■ EXERCISE REQUIREMENTS
Count the lines below that contain the string "可以通过ALTER", matching case exactly, and give only the number.

Start of Block

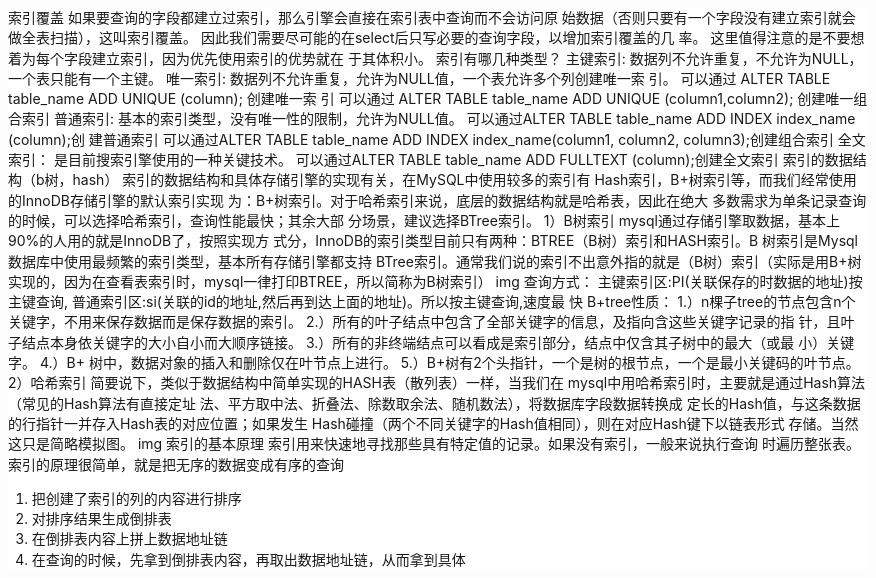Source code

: 索引覆盖
如果要查询的字段都建立过索引，那么引擎会直接在索引表中查询而不会访问原
始数据（否则只要有一个字段没有建立索引就会做全表扫描），这叫索引覆盖。
因此我们需要尽可能的在select后只写必要的查询字段，以增加索引覆盖的几
率。
这里值得注意的是不要想着为每个字段建立索引，因为优先使用索引的优势就在
于其体积小。
索引有哪几种类型？
主键索引: 数据列不允许重复，不允许为NULL，一个表只能有一个主键。
唯一索引: 数据列不允许重复，允许为NULL值，一个表允许多个列创建唯一索
引。
可以通过 ALTER TABLE table_name ADD UNIQUE (column); 创建唯一索
引
可以通过 ALTER TABLE table_name ADD UNIQUE (column1,column2);
创建唯一组合索引
普通索引: 基本的索引类型，没有唯一性的限制，允许为NULL值。
可以通过ALTER TABLE table_name ADD INDEX index_name (column);创
建普通索引
可以通过ALTER TABLE table_name ADD INDEX index_name(column1,
column2, column3);创建组合索引
全文索引： 是目前搜索引擎使用的一种关键技术。
可以通过ALTER TABLE table_name ADD FULLTEXT (column);创建全文索引
索引的数据结构（b树，hash）
索引的数据结构和具体存储引擎的实现有关，在MySQL中使用较多的索引有
Hash索引，B+树索引等，而我们经常使用的InnoDB存储引擎的默认索引实现
为：B+树索引。对于哈希索引来说，底层的数据结构就是哈希表，因此在绝大
多数需求为单条记录查询的时候，可以选择哈希索引，查询性能最快；其余大部
分场景，建议选择BTree索引。
1）B树索引
mysql通过存储引擎取数据，基本上90%的人用的就是InnoDB了，按照实现方
式分，InnoDB的索引类型目前只有两种：BTREE（B树）索引和HASH索引。B
树索引是Mysql数据库中使用最频繁的索引类型，基本所有存储引擎都支持
BTree索引。通常我们说的索引不出意外指的就是（B树）索引（实际是用B+树
实现的，因为在查看表索引时，mysql一律打印BTREE，所以简称为B树索引）
img
查询方式：
主键索引区:PI(关联保存的时数据的地址)按主键查询,
普通索引区:si(关联的id的地址,然后再到达上面的地址)。所以按主键查询,速度最
快
B+tree性质：
1.）n棵子tree的节点包含n个关键字，不用来保存数据而是保存数据的索引。
2.）所有的叶子结点中包含了全部关键字的信息，及指向含这些关键字记录的指
针，且叶子结点本身依关键字的大小自小而大顺序链接。
3.）所有的非终端结点可以看成是索引部分，结点中仅含其子树中的最大（或最
小）关键字。
4.）B+ 树中，数据对象的插入和删除仅在叶节点上进行。
5.）B+树有2个头指针，一个是树的根节点，一个是最小关键码的叶节点。
2）哈希索引
简要说下，类似于数据结构中简单实现的HASH表（散列表）一样，当我们在
mysql中用哈希索引时，主要就是通过Hash算法（常见的Hash算法有直接定址
法、平方取中法、折叠法、除数取余法、随机数法），将数据库字段数据转换成
定长的Hash值，与这条数据的行指针一并存入Hash表的对应位置；如果发生
Hash碰撞（两个不同关键字的Hash值相同），则在对应Hash键下以链表形式
存储。当然这只是简略模拟图。
img
索引的基本原理
索引用来快速地寻找那些具有特定值的记录。如果没有索引，一般来说执行查询
时遍历整张表。
索引的原理很简单，就是把无序的数据变成有序的查询</p>
<ol>
<li>把创建了索引的列的内容进行排序</li>
<li>对排序结果生成倒排表</li>
<li>在倒排表内容上拼上数据地址链</li>
<li>在查询的时候，先拿到倒排表内容，再取出数据地址链，从而拿到具体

End of Block

■ TASK RESPONSE
3